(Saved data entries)
◇ ◇ ◇ ◇ ◇ ◇ ◇
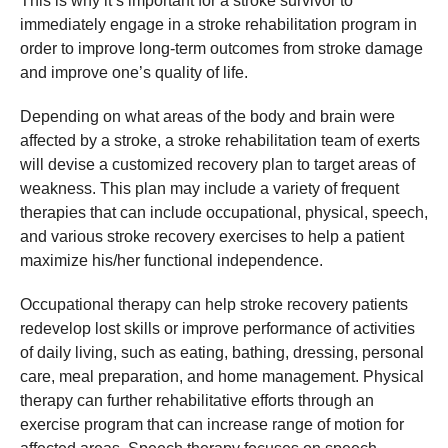
This is why it’s important for a stroke survivor to
immediately engage in a stroke rehabilitation program in
order to improve long-term outcomes from stroke damage
and improve one’s quality of life.
Depending on what areas of the body and brain were
affected by a stroke, a stroke rehabilitation team of exerts
will devise a customized recovery plan to target areas of
weakness. This plan may include a variety of frequent
therapies that can include occupational, physical, speech,
and various stroke recovery exercises to help a patient
maximize his/her functional independence.
Occupational therapy can help stroke recovery patients
redevelop lost skills or improve performance of activities
of daily living, such as eating, bathing, dressing, personal
care, meal preparation, and home management. Physical
therapy can further rehabilitative efforts through an
exercise program that can increase range of motion for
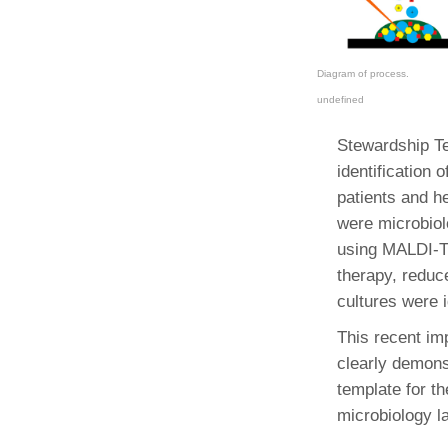
Diagram of process.
undefined
Stewardship Te
identification 
patients and h
were microbiol
using MALDI-TO
therapy, reduc
cultures were 
This recent im
clearly demonst
template for th
microbiology l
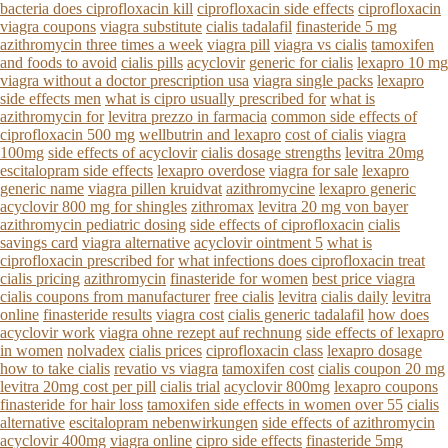
bacteria does ciprofloxacin kill
ciprofloxacin side effects
ciprofloxacin
viagra coupons
viagra substitute
cialis tadalafil
finasteride 5 mg
azithromycin three times a week
viagra pill
viagra vs cialis
tamoxifen
and foods to avoid
cialis pills
acyclovir
generic for cialis
lexapro 10 mg
viagra without a doctor prescription usa
viagra single packs
lexapro
side effects men
what is cipro usually prescribed for
what is
azithromycin for
levitra prezzo in farmacia
common side effects of
ciprofloxacin 500 mg
wellbutrin and lexapro
cost of cialis
viagra
100mg
side effects of acyclovir
cialis dosage strengths
levitra 20mg
escitalopram side effects
lexapro overdose
viagra for sale
lexapro
generic name
viagra pillen kruidvat
azithromycine
lexapro generic
acyclovir 800 mg for shingles
zithromax
levitra 20 mg von bayer
azithromycin pediatric dosing
side effects of ciprofloxacin
cialis
savings card
viagra alternative
acyclovir ointment 5
what is
ciprofloxacin prescribed for
what infections does ciprofloxacin treat
cialis pricing
azithromycin
finasteride for women
best price viagra
cialis coupons from manufacturer
free cialis
levitra
cialis daily
levitra
online
finasteride results
viagra cost
cialis generic tadalafil
how does
acyclovir work
viagra ohne rezept auf rechnung
side effects of lexapro
in women
nolvadex
cialis prices
ciprofloxacin class
lexapro dosage
how to take cialis
revatio vs viagra
tamoxifen cost
cialis coupon 20 mg
levitra 20mg cost per pill
cialis trial
acyclovir 800mg
lexapro coupons
finasteride for hair loss
tamoxifen side effects in women over 55
cialis
alternative
escitalopram nebenwirkungen
side effects of azithromycin
acyclovir 400mg
viagra online
cipro side effects
finasteride 5mg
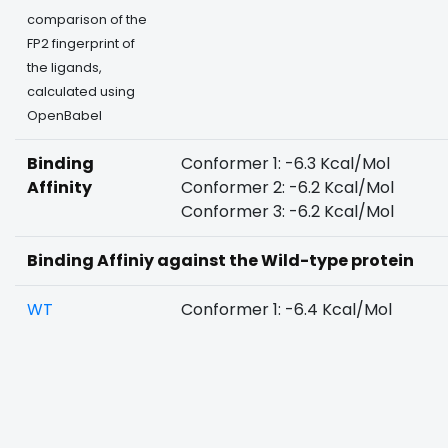
comparison of the
FP2 fingerprint of
the ligands,
calculated using
OpenBabel
Binding
Conformer 1: -6.3 Kcal/Mol
Affinity
Conformer 2: -6.2 Kcal/Mol
Conformer 3: -6.2 Kcal/Mol
Binding Affiniy against the Wild-type protein
WT
Conformer 1: -6.4 Kcal/Mol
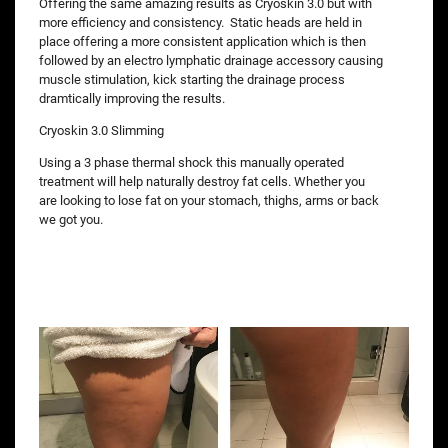
Offering the same amazing results as Cryoskin 3.0 but with
more efficiency and consistency. Static heads are held in
place offering a more consistent application which is then
followed by an electro lymphatic drainage accessory causing
muscle stimulation, kick starting the drainage process
dramtically improving the results.
Cryoskin 3.0 Slimming
Using a 3 phase thermal shock this manually operated
treatment will help naturally destroy fat cells. Whether you
are looking to lose fat on your stomach, thighs, arms or back
we got you.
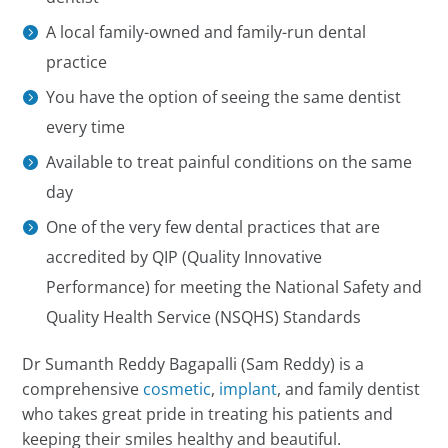
A local family-owned and family-run dental
practice
You have the option of seeing the same dentist
every time
Available to treat painful conditions on the same
day
One of the very few dental practices that are
accredited by QIP (Quality Innovative
Performance) for meeting the National Safety and
Quality Health Service (NSQHS) Standards
Dr Sumanth Reddy Bagapalli (Sam Reddy) is a
comprehensive
cosmetic
,
implant
, and family dentist
who takes great pride in treating his patients and
keeping their smiles healthy and beautiful.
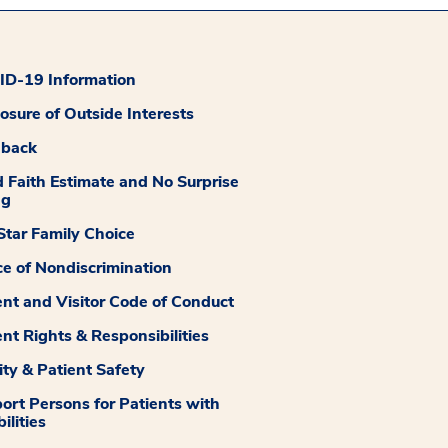
D-19 Information
losure of Outside Interests
dback
 Faith Estimate and No Surprise
ng
tar Family Choice
ce of Nondiscrimination
ent and Visitor Code of Conduct
ent Rights & Responsibilities
ity & Patient Safety
ort Persons for Patients with
ilities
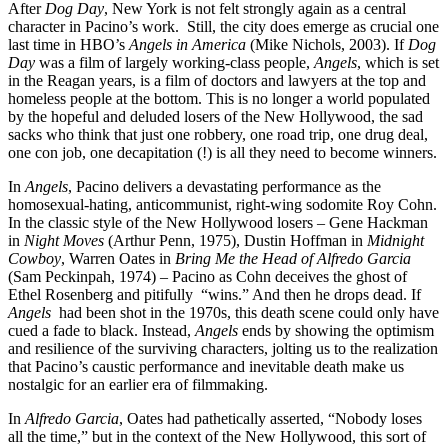
After
Dog Day
, New York is not felt strongly again as a central
character in Pacino’s work. Still, the city does emerge as crucial one
last time in HBO’s
Angels in America
(Mike Nichols, 2003). If
Dog
Day
was a film of largely working-class people,
Angels
, which is set
in the Reagan years, is a film of doctors and lawyers at the top and
homeless people at the bottom. This is no longer a world populated
by the hopeful and deluded losers of the New Hollywood, the sad
sacks who think that just one robbery, one road trip, one drug deal,
one con job, one decapitation (!) is all they need to become winners.
In
Angels
, Pacino delivers a devastating performance as the
homosexual-hating, anticommunist, right-wing sodomite Roy Cohn.
In the classic style of the New Hollywood losers – Gene Hackman
in
Night Moves
(Arthur Penn, 1975), Dustin Hoffman in
Midnight
Cowboy
, Warren Oates in
Bring Me the Head of Alfredo Garcia
(Sam Peckinpah, 1974) – Pacino as Cohn deceives the ghost of
Ethel Rosenberg and pitifully “wins.” And then he drops dead. If
Angels
had been shot in the 1970s, this death scene could only have
cued a fade to black. Instead,
Angels
ends by showing the optimism
and resilience of the surviving characters, jolting us to the realization
that Pacino’s caustic performance and inevitable death make us
nostalgic for an earlier era of filmmaking.
In
Alfredo Garcia
, Oates had pathetically asserted, “Nobody loses
all the time,” but in the context of the New Hollywood, this sort of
◇ ◇ ◇ ◇ ◇ ◇ ◇
Leave out the pictures, and please output only the lines from the line that contains "ent and Visitor Code of Conduct" through the end of the data, both ends included.

_Response area_:
ent and Visitor Code of Conduct
ent Rights & Responsibilities
ity & Patient Safety
ort Persons for Patients with
ilities
After
Dog Day
, New York is not felt strongly again as a central
character in Pacino’s work. Still, the city does emerge as crucial one
last time in HBO’s
Angels in America
(Mike Nichols, 2003). If
Dog
Day
was a film of largely working-class people,
Angels
, which is set
in the Reagan years, is a film of doctors and lawyers at the top and
homeless people at the bottom. This is no longer a world populated
by the hopeful and deluded losers of the New Hollywood, the sad
sacks who think that just one robbery, one road trip, one drug deal,
one con job, one decapitation (!) is all they need to become winners.
In
Angels
, Pacino delivers a devastating performance as the
homosexual-hating, anticommunist, right-wing sodomite Roy Cohn.
In the classic style of the New Hollywood losers – Gene Hackman
in
Night Moves
(Arthur Penn, 1975), Dustin Hoffman in
Midnight
Cowboy
, Warren Oates in
Bring Me the Head of Alfredo Garcia
(Sam Peckinpah, 1974) – Pacino as Cohn deceives the ghost of
Ethel Rosenberg and pitifully “wins.” And then he drops dead. If
Angels
had been shot in the 1970s, this death scene could only have
cued a fade to black. Instead,
Angels
ends by showing the optimism
and resilience of the surviving characters, jolting us to the realization
that Pacino’s caustic performance and inevitable death make us
nostalgic for an earlier era of filmmaking.
In
Alfredo Garcia
, Oates had pathetically asserted, “Nobody loses
all the time,” but in the context of the New Hollywood, this sort of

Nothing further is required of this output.